**Task instructions**
Could you write out all of the data again, word for word?

**Source information**
········

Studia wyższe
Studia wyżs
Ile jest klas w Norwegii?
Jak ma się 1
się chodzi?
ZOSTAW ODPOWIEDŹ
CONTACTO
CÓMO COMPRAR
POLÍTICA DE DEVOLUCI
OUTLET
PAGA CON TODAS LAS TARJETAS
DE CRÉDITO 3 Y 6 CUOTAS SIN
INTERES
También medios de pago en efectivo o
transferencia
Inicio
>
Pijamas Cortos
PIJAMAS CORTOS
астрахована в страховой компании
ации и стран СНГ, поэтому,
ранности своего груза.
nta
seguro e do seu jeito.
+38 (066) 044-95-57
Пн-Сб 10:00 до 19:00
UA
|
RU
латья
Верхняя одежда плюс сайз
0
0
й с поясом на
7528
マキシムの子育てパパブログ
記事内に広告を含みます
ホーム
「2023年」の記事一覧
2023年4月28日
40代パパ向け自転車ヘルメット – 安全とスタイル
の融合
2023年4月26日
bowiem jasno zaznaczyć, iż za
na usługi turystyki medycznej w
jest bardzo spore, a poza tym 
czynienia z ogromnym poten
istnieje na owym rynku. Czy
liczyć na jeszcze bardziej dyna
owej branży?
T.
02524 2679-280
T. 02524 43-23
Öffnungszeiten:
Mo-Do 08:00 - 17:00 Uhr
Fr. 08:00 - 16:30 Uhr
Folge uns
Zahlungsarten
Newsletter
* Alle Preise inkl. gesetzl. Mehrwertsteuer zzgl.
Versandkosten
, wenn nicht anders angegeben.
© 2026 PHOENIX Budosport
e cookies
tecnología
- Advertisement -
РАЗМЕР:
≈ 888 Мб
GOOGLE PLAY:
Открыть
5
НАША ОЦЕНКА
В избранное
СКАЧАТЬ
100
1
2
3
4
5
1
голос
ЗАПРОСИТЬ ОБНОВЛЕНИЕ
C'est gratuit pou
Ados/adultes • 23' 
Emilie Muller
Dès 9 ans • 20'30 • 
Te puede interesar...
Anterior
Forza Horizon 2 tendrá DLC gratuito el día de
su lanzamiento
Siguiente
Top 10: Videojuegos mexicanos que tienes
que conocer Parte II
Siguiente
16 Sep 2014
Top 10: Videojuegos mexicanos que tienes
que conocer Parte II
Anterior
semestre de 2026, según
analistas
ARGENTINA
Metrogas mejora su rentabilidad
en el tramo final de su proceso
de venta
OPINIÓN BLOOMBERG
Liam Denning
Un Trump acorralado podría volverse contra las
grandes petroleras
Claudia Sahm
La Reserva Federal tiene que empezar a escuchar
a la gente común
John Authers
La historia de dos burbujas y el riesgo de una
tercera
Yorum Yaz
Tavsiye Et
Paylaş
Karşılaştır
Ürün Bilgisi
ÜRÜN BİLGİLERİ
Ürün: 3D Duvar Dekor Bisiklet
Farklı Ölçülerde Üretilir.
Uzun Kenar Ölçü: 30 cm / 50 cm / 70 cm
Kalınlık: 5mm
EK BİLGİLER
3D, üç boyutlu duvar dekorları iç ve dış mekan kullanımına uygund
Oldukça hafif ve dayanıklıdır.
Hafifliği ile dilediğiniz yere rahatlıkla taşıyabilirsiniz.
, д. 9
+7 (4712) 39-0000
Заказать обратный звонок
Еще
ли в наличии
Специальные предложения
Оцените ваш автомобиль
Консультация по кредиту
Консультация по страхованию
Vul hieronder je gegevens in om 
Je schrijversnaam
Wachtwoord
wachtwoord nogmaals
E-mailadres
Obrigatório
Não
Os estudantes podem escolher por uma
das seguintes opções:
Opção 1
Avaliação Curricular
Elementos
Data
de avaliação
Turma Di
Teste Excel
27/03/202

········

**Solution to this exercise**
Studia wyższe
Studia wyżs
Ile jest klas w Norwegii?
Jak ma się 1
się chodzi?
ZOSTAW ODPOWIEDŹ
CONTACTO
CÓMO COMPRAR
POLÍTICA DE DEVOLUCI
OUTLET
PAGA CON TODAS LAS TARJETAS
DE CRÉDITO 3 Y 6 CUOTAS SIN
INTERES
También medios de pago en efectivo o
transferencia
Inicio
>
Pijamas Cortos
PIJAMAS CORTOS
астрахована в страховой компании
ации и стран СНГ, поэтому,
ранности своего груза.
nta
seguro e do seu jeito.
+38 (066) 044-95-57
Пн-Сб 10:00 до 19:00
UA
|
RU
латья
Верхняя одежда плюс сайз
0
0
й с поясом на
7528
マキシムの子育てパパブログ
記事内に広告を含みます
ホーム
「2023年」の記事一覧
2023年4月28日
40代パパ向け自転車ヘルメット – 安全とスタイル
の融合
2023年4月26日
bowiem jasno zaznaczyć, iż za
na usługi turystyki medycznej w
jest bardzo spore, a poza tym 
czynienia z ogromnym poten
istnieje na owym rynku. Czy
liczyć na jeszcze bardziej dyna
owej branży?
T.
02524 2679-280
T. 02524 43-23
Öffnungszeiten:
Mo-Do 08:00 - 17:00 Uhr
Fr. 08:00 - 16:30 Uhr
Folge uns
Zahlungsarten
Newsletter
* Alle Preise inkl. gesetzl. Mehrwertsteuer zzgl.
Versandkosten
, wenn nicht anders angegeben.
© 2026 PHOENIX Budosport
e cookies
tecnología
- Advertisement -
РАЗМЕР:
≈ 888 Мб
GOOGLE PLAY:
Открыть
5
НАША ОЦЕНКА
В избранное
СКАЧАТЬ
100
1
2
3
4
5
1
голос
ЗАПРОСИТЬ ОБНОВЛЕНИЕ
C'est gratuit pou
Ados/adultes • 23' 
Emilie Muller
Dès 9 ans • 20'30 • 
Te puede interesar...
Anterior
Forza Horizon 2 tendrá DLC gratuito el día de
su lanzamiento
Siguiente
Top 10: Videojuegos mexicanos que tienes
que conocer Parte II
Siguiente
16 Sep 2014
Top 10: Videojuegos mexicanos que tienes
que conocer Parte II
Anterior
semestre de 2026, según
analistas
ARGENTINA
Metrogas mejora su rentabilidad
en el tramo final de su proceso
de venta
OPINIÓN BLOOMBERG
Liam Denning
Un Trump acorralado podría volverse contra las
grandes petroleras
Claudia Sahm
La Reserva Federal tiene que empezar a escuchar
a la gente común
John Authers
La historia de dos burbujas y el riesgo de una
tercera
Yorum Yaz
Tavsiye Et
Paylaş
Karşılaştır
Ürün Bilgisi
ÜRÜN BİLGİLERİ
Ürün: 3D Duvar Dekor Bisiklet
Farklı Ölçülerde Üretilir.
Uzun Kenar Ölçü: 30 cm / 50 cm / 70 cm
Kalınlık: 5mm
EK BİLGİLER
3D, üç boyutlu duvar dekorları iç ve dış mekan kullanımına uygund
Oldukça hafif ve dayanıklıdır.
Hafifliği ile dilediğiniz yere rahatlıkla taşıyabilirsiniz.
, д. 9
+7 (4712) 39-0000
Заказать обратный звонок
Еще
ли в наличии
Специальные предложения
Оцените ваш автомобиль
Консультация по кредиту
Консультация по страхованию
Vul hieronder je gegevens in om 
Je schrijversnaam
Wachtwoord
wachtwoord nogmaals
E-mailadres
Obrigatório
Não
Os estudantes podem escolher por uma
das seguintes opções:
Opção 1
Avaliação Curricular
Elementos
Data
de avaliação
Turma Di
Teste Excel
27/03/202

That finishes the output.